Key Moments
- Intuitive Surgical stock fell 9.5% in pre-market trading to $364.27 following a Q2 2026 earnings beat.
- U.S. da Vinci procedure growth slowed to 12% in Q2 from 14% in Q1, raising concern among investors.
- Stifel cut its price target on Intuitive Surgical to $550 from $670, while maintaining a Buy rating.
Market Reaction to Q2 2026 Results
Investing.com – Shares of Intuitive Surgical (ISRG) dropped 9.5% in pre-open trading to $364.27 after the company reported Q2 2026 results that topped Wall Street estimates but disappointed investors focused on the trajectory of its core growth drivers. The stock’s decline began in after-hours trading and continued into Friday’s pre-market session.
For the quarter, Intuitive Surgical reported adjusted earnings of $2.80 per share on revenue of $2.89 billion. Both figures came in ahead of analyst expectations of $2.51 per share and $2.82 billion in revenue. Despite the beat on both the top and bottom lines, the market response was negative as attention shifted to a slowdown in the company’s most closely watched metric.
Deceleration in U.S. da Vinci Procedure Growth
The key issue for investors was a moderation in U.S. da Vinci procedure volumes. Growth in U.S. da Vinci procedures slowed to 12% in Q2, compared with 14% in Q1. Management linked the deceleration to the expiration of ACA enhanced-premium subsidies and weakness in deferrable procedures.
On the earnings call, CEO Dave Rosa highlighted that discussions with customers indicated that shifts in patient coverage and premium structures were influencing when patients decide to seek care. The CFO pointed to a “modest adverse impact” from changes to ACA subsidies.
Intuitive Surgical reaffirmed its full-year 2026 outlook for da Vinci procedure growth at 13.5%-15.5% and indicated expectations closer to the midpoint of that range. Investors interpreted this stance as cautious, contributing to the negative sentiment around the stock.
Guidance and Analyst Response
The company’s decision to leave its full-year procedure growth forecast unchanged, while guiding toward the midpoint, was viewed as conservative given the slower U.S. procedure trends. This reinforced concerns that the recent deceleration could persist.
In response to the update, Stifel reduced its price target on Intuitive Surgical shares to $550 from $670 but retained a Buy rating.
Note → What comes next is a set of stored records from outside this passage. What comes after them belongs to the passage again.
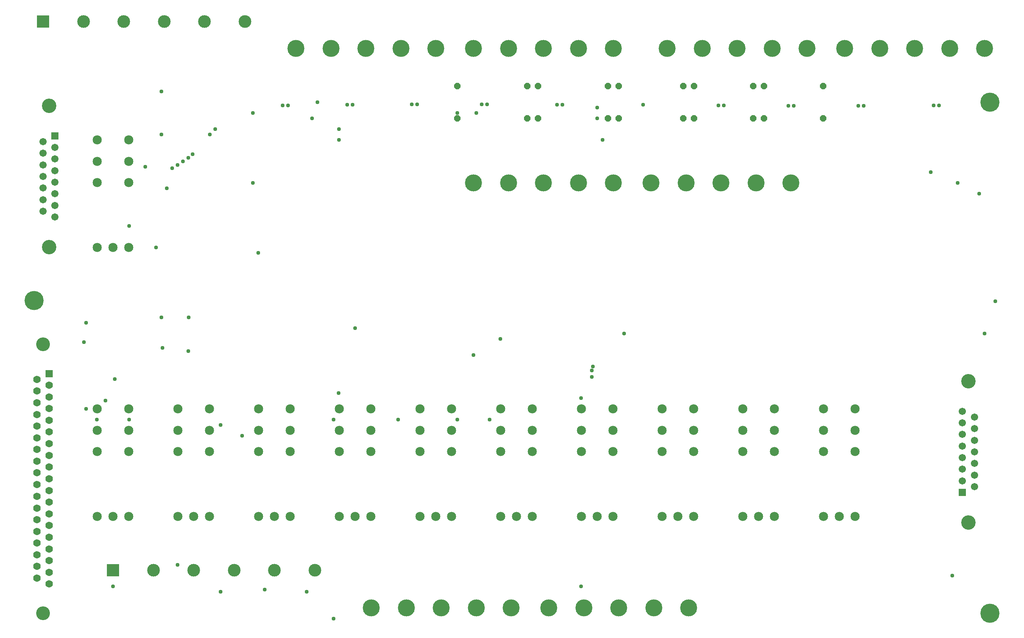
<source format=gbr>
G04 EAGLE Gerber RS-274X export*
G75*
%MOMM*%
%FSLAX34Y34*%
%LPD*%
%INSoldermask Top*%
%IPPOS*%
%AMOC8*
5,1,8,0,0,1.08239X$1,22.5*%
G01*
G04 Define Apertures*
%ADD10C,4.521200*%
%ADD11R,2.984200X2.984200*%
%ADD12C,2.984200*%
%ADD13R,1.711200X1.711200*%
%ADD14C,1.711200*%
%ADD15C,3.403200*%
%ADD16C,3.253200*%
%ADD17R,1.763200X1.763200*%
%ADD18C,1.763200*%
%ADD19C,2.153200*%
%ADD20C,4.013200*%
%ADD21P,1.64956X8X112.5*%
%ADD22C,0.959600*%
D10*
X2311400Y38100D03*
X2311400Y1244600D03*
X54610Y775970D03*
D11*
X241300Y139700D03*
D12*
X336600Y139700D03*
X431900Y139700D03*
X527200Y139700D03*
X622500Y139700D03*
X717800Y139700D03*
D13*
X2246400Y323200D03*
D14*
X2246400Y460200D03*
X2246400Y350600D03*
X2246400Y487600D03*
X2246400Y378000D03*
X2246400Y515000D03*
X2246400Y405400D03*
X2274800Y336900D03*
X2246400Y432800D03*
X2274800Y364300D03*
X2274800Y391700D03*
X2274800Y419100D03*
X2274800Y446500D03*
X2274800Y473900D03*
X2274800Y501300D03*
D15*
X2260600Y252500D03*
X2260600Y585700D03*
D16*
X76200Y673100D03*
X76200Y38100D03*
D17*
X90400Y604000D03*
D18*
X90400Y576600D03*
X90400Y548900D03*
X90400Y521200D03*
X90400Y493800D03*
X90400Y466100D03*
X90400Y438400D03*
X90400Y411000D03*
X90400Y383300D03*
X90400Y355600D03*
X90400Y327900D03*
X90400Y300200D03*
X90400Y272800D03*
X90400Y245100D03*
X90400Y217400D03*
X90400Y190000D03*
X90400Y162300D03*
X90400Y134600D03*
X90400Y107200D03*
X62000Y590300D03*
X62000Y120900D03*
X62000Y562600D03*
X62000Y148600D03*
X62000Y535200D03*
X62000Y176000D03*
X62000Y507500D03*
X62000Y203700D03*
X62000Y479800D03*
X62000Y231400D03*
X62000Y452400D03*
X62000Y258800D03*
X62000Y424700D03*
X62000Y286500D03*
X62000Y397000D03*
X62000Y314200D03*
X62000Y369600D03*
X62000Y341600D03*
D11*
X76200Y1435100D03*
D12*
X171500Y1435100D03*
X266800Y1435100D03*
X362100Y1435100D03*
X457400Y1435100D03*
X552700Y1435100D03*
D13*
X104370Y1165240D03*
D14*
X104370Y1028240D03*
X104370Y1137840D03*
X104370Y1000840D03*
X104370Y1110440D03*
X104370Y973440D03*
X104370Y1083040D03*
X75970Y1151540D03*
X104370Y1055640D03*
X75970Y1124140D03*
X75970Y1096740D03*
X75970Y1069340D03*
X75970Y1041940D03*
X75970Y1014540D03*
X75970Y987140D03*
D15*
X90170Y1235940D03*
X90170Y902740D03*
D19*
X394300Y419500D03*
X394300Y469900D03*
X394300Y520300D03*
X469300Y419500D03*
X469300Y469900D03*
X469300Y520300D03*
X469300Y266900D03*
X394300Y266900D03*
X431800Y266900D03*
X1918300Y419500D03*
X1918300Y469900D03*
X1918300Y520300D03*
X1993300Y419500D03*
X1993300Y469900D03*
X1993300Y520300D03*
X1993300Y266900D03*
X1918300Y266900D03*
X1955800Y266900D03*
X203800Y1054500D03*
X203800Y1104900D03*
X203800Y1155300D03*
X278800Y1054500D03*
X278800Y1104900D03*
X278800Y1155300D03*
X278800Y901900D03*
X203800Y901900D03*
X241300Y901900D03*
X203800Y419500D03*
X203800Y469900D03*
X203800Y520300D03*
X278800Y419500D03*
X278800Y469900D03*
X278800Y520300D03*
X278800Y266900D03*
X203800Y266900D03*
X241300Y266900D03*
X584800Y419500D03*
X584800Y469900D03*
X584800Y520300D03*
X659800Y419500D03*
X659800Y469900D03*
X659800Y520300D03*
X659800Y266900D03*
X584800Y266900D03*
X622300Y266900D03*
X775300Y419500D03*
X775300Y469900D03*
X775300Y520300D03*
X850300Y419500D03*
X850300Y469900D03*
X850300Y520300D03*
X850300Y266900D03*
X775300Y266900D03*
X812800Y266900D03*
X965800Y419500D03*
X965800Y469900D03*
X965800Y520300D03*
X1040800Y419500D03*
X1040800Y469900D03*
X1040800Y520300D03*
X1040800Y266900D03*
X965800Y266900D03*
X1003300Y266900D03*
X1156300Y419500D03*
X1156300Y469900D03*
X1156300Y520300D03*
X1231300Y419500D03*
X1231300Y469900D03*
X1231300Y520300D03*
X1231300Y266900D03*
X1156300Y266900D03*
X1193800Y266900D03*
X1346800Y419500D03*
X1346800Y469900D03*
X1346800Y520300D03*
X1421800Y419500D03*
X1421800Y469900D03*
X1421800Y520300D03*
X1421800Y266900D03*
X1346800Y266900D03*
X1384300Y266900D03*
X1537300Y419500D03*
X1537300Y469900D03*
X1537300Y520300D03*
X1612300Y419500D03*
X1612300Y469900D03*
X1612300Y520300D03*
X1612300Y266900D03*
X1537300Y266900D03*
X1574800Y266900D03*
X1727800Y419500D03*
X1727800Y469900D03*
X1727800Y520300D03*
X1802800Y419500D03*
X1802800Y469900D03*
X1802800Y520300D03*
X1802800Y266900D03*
X1727800Y266900D03*
X1765300Y266900D03*
D20*
X850900Y50800D03*
X933400Y50800D03*
X1015900Y50800D03*
X1098400Y50800D03*
X1180900Y50800D03*
X1270000Y50800D03*
X1352500Y50800D03*
X1435000Y50800D03*
X1517500Y50800D03*
X1600000Y50800D03*
X673100Y1371600D03*
X755600Y1371600D03*
X838100Y1371600D03*
X920600Y1371600D03*
X1003100Y1371600D03*
X1092200Y1371600D03*
X1174700Y1371600D03*
X1257200Y1371600D03*
X1339700Y1371600D03*
X1422200Y1371600D03*
X1549400Y1371600D03*
X1631900Y1371600D03*
X1714400Y1371600D03*
X1796900Y1371600D03*
X1879400Y1371600D03*
X1968500Y1371600D03*
X2051000Y1371600D03*
X2133500Y1371600D03*
X2216000Y1371600D03*
X2298500Y1371600D03*
X1092200Y1054100D03*
X1174700Y1054100D03*
X1257200Y1054100D03*
X1339700Y1054100D03*
X1422200Y1054100D03*
X1511300Y1054100D03*
X1593800Y1054100D03*
X1676300Y1054100D03*
X1758800Y1054100D03*
X1841300Y1054100D03*
D21*
X1054100Y1206500D03*
X1054100Y1282700D03*
X1219200Y1206500D03*
X1219200Y1282700D03*
X1244600Y1206500D03*
X1244600Y1282700D03*
X1409700Y1206500D03*
X1409700Y1282700D03*
X1435100Y1206500D03*
X1435100Y1282700D03*
X1587500Y1206500D03*
X1587500Y1282700D03*
X1612900Y1206500D03*
X1612900Y1282700D03*
X1752600Y1206500D03*
X1752600Y1282700D03*
X1778000Y1206500D03*
X1778000Y1282700D03*
X1917700Y1206500D03*
X1917700Y1282700D03*
D22*
X1155700Y685800D03*
X1092200Y647700D03*
X393700Y152400D03*
X419100Y656590D03*
X358140Y664210D03*
X172702Y678180D03*
X368300Y1041400D03*
X317500Y1092200D03*
X355600Y1168400D03*
X355600Y1270000D03*
X1111250Y1239520D03*
X1123950Y1239520D03*
X245110Y590550D03*
X1054100Y1219200D03*
X1099086Y1219200D03*
X641350Y1236980D03*
X654050Y1236980D03*
X793750Y1238250D03*
X806450Y1238250D03*
X946150Y1239520D03*
X958850Y1239520D03*
X1289050Y1238250D03*
X1301750Y1238250D03*
X1492250Y1238250D03*
X1670050Y1236980D03*
X1682750Y1236980D03*
X1371600Y610842D03*
X1371600Y595658D03*
X1346200Y101600D03*
X1373751Y620149D03*
X1835150Y1235710D03*
X1847850Y1235710D03*
X2000250Y1235710D03*
X2012950Y1235710D03*
X2178050Y1236980D03*
X2190750Y1236980D03*
X482600Y1181100D03*
X469900Y1168400D03*
X429260Y1121410D03*
X177800Y723900D03*
X812800Y711200D03*
X773430Y557530D03*
X177800Y520700D03*
X1447800Y698500D03*
X1346200Y546100D03*
X355600Y736600D03*
X419580Y736600D03*
X223520Y539750D03*
X342900Y901700D03*
X2298700Y698500D03*
X2324100Y774700D03*
X279400Y952500D03*
X241300Y101600D03*
X419100Y1113056D03*
X406400Y1104702D03*
X393700Y1096348D03*
X381000Y1088728D03*
X762000Y25400D03*
X2222500Y127000D03*
X2171700Y1079500D03*
X2235200Y1054100D03*
X2286000Y1028700D03*
X495300Y88900D03*
X599440Y93980D03*
X698500Y88900D03*
X279400Y495300D03*
X203200Y495300D03*
X914400Y495300D03*
X762000Y495300D03*
X546100Y457200D03*
X495300Y482600D03*
X1130300Y495300D03*
X1054100Y495300D03*
X774700Y1155700D03*
X774700Y1181100D03*
X1384300Y1231900D03*
X1384300Y1206500D03*
X1397000Y1155700D03*
X711200Y1206500D03*
X723900Y1244600D03*
X584200Y889000D03*
X571500Y1219200D03*
X571500Y1054100D03*
M02*

</source>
The firm cited the softening U.S. procedure environment as a primary factor behind the target cut.
| Metric | Q2 2026 Result | Analyst Expectation |
|---|---|---|
| Adjusted EPS | $2.80 | $2.51 |
| Revenue | $2.89 billion | $2.82 billion |
| U.S. da Vinci procedure growth | 12% | Not specified |
Broader Market Backdrop and Valuation Pressures
The wider equity market did little to support sentiment around Intuitive Surgical. The Nasdaq declined 2.0% and the S&P 500 fell 1.0%, as high-multiple growth stocks came under renewed pressure amid concerns that AI infrastructure spending could be displacing traditional enterprise technology investment.
Intuitive Surgical’s valuation magnified the downside reaction. The stock trades at a price-to-earnings multiple near 49x, a level that is significantly higher than many medtech peers. That premium left the shares especially sensitive to any perceived disappointment on guidance or growth momentum.
Competitive Landscape Adds to Investor Concerns
Competitive dynamics in robotic surgery also weighed on sentiment. Medtronic’s Hugo system has now been commercially launched in the U.S., and Johnson & Johnson’s Ottava platform is progressing toward FDA authorization. These developments have increased investor anxiety over the durability of Intuitive Surgical’s near-monopoly position in the space.
Shares Slide Toward 52-Week Lows
Multiple factors converged to pressure Intuitive Surgical’s stock in pre-market trading. A “sell the news” reaction to an earnings beat, the slowest U.S. procedure growth in three years, unchanged and perceived-cautious full-year guidance, a risk-off tone in the broader market, and ongoing worries about competitive threats and an elevated valuation all contributed to the move.
As a result, the shares fell sharply toward the lower end of their 52-week range, breaking below the prior 52-week low of $378.50.